Segment Start: Provided entries

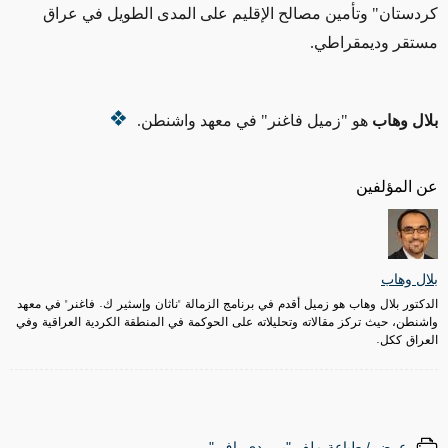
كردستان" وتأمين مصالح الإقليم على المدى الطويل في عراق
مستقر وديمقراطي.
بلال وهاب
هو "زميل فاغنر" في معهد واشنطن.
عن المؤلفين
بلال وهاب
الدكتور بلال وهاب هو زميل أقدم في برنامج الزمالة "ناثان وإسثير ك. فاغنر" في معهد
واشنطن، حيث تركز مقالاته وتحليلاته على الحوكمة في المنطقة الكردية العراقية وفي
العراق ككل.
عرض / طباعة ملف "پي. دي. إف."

Segment End: Provided entries
Segment Start: Provided entries

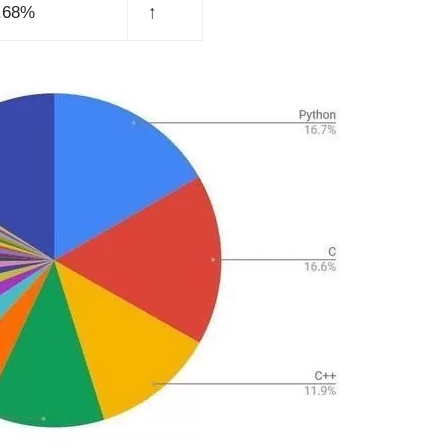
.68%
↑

Segment End: Provided entries

Task item:
Working from the data above, extract solely the lines from the one containing "الطويل في عراق" through the one containing "عرض / طباعة", exactly as they appear, both included.

Result for this task:
كردستان" وتأمين مصالح الإقليم على المدى الطويل في عراق
مستقر وديمقراطي.
بلال وهاب
هو "زميل فاغنر" في معهد واشنطن.
عن المؤلفين
بلال وهاب
الدكتور بلال وهاب هو زميل أقدم في برنامج الزمالة "ناثان وإسثير ك. فاغنر" في معهد
واشنطن، حيث تركز مقالاته وتحليلاته على الحوكمة في المنطقة الكردية العراقية وفي
العراق ككل.
عرض / طباعة ملف "پي. دي. إف."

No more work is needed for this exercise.